• **Keypoint coordinate data**:
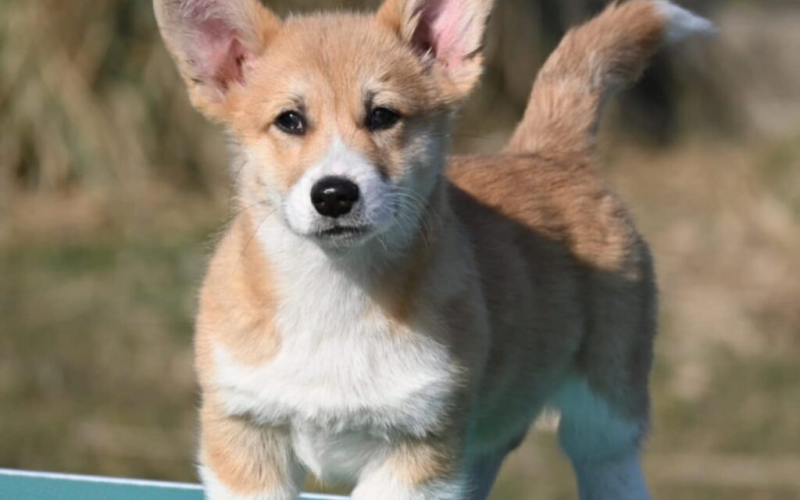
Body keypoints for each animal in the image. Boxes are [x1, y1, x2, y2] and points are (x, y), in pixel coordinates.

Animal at [155, 1, 712, 498]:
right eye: (290, 120)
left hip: (603, 412)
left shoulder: (417, 450)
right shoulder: (245, 436)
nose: (334, 195)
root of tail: (549, 154)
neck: (336, 291)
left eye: (383, 116)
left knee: (608, 464)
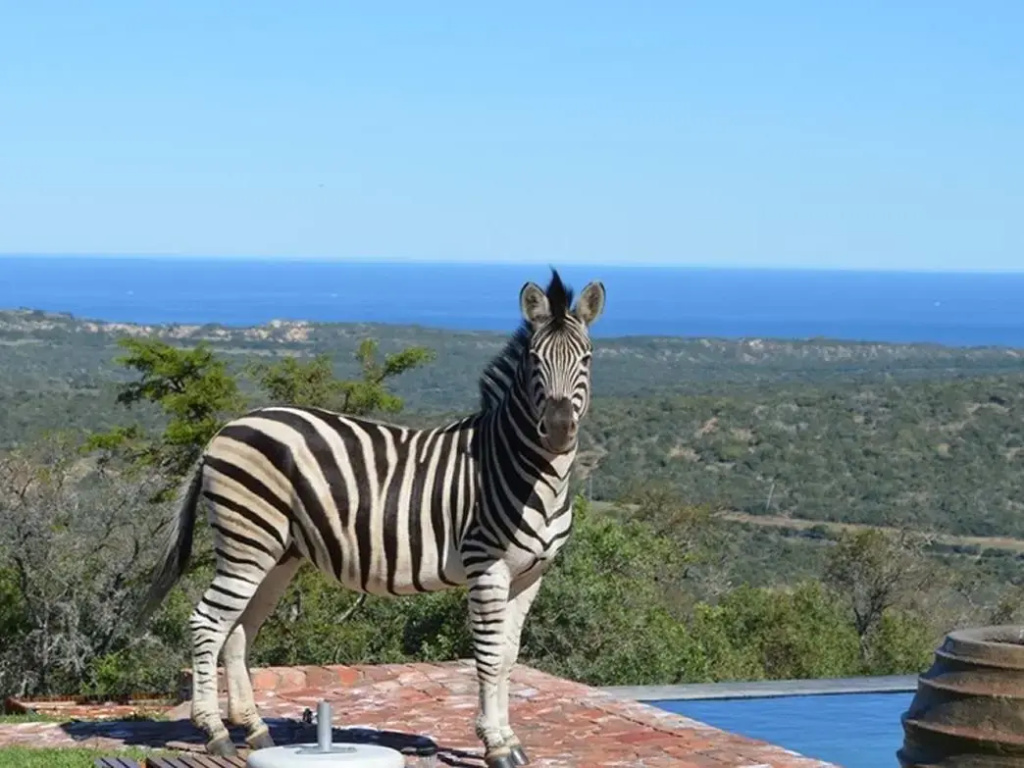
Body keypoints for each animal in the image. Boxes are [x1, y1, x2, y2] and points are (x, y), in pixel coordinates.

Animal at [137, 269, 605, 768]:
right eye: (535, 360)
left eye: (587, 358)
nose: (558, 431)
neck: (526, 472)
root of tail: (223, 430)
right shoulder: (486, 566)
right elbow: (490, 656)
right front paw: (495, 744)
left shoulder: (531, 574)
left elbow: (510, 656)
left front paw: (510, 740)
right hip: (247, 543)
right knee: (207, 623)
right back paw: (216, 733)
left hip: (276, 554)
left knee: (238, 631)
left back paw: (256, 730)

• **Task to complete**: Print every entry above again, exactly as written. Leave the images out.

• **Answer box**:
Body keypoints for each animal in the image. Boxes are [x1, y1, x2, y2] and points are (x, y), in pixel coordinates.

Animal at [155, 1, 712, 498]:
right eye: (290, 120)
left hip: (603, 412)
left shoulder: (417, 450)
right shoulder: (245, 436)
nose: (334, 195)
root of tail: (549, 154)
neck: (336, 291)
left eye: (383, 116)
left knee: (608, 464)
Body keypoints for each animal in the image. Boxes are [x1, y1, x2, y2] and points are (x, y), in pixel coordinates.

Animal at [137, 269, 605, 768]:
right eye: (535, 360)
left eye: (587, 358)
nose: (558, 431)
neck: (526, 472)
root of tail: (223, 430)
right shoulder: (486, 566)
right elbow: (490, 656)
right front paw: (495, 744)
left shoulder: (531, 574)
left elbow: (510, 656)
left front paw: (510, 740)
right hip: (247, 543)
right knee: (207, 623)
right back paw: (216, 733)
left hip: (276, 554)
left knee: (238, 631)
left back paw: (256, 730)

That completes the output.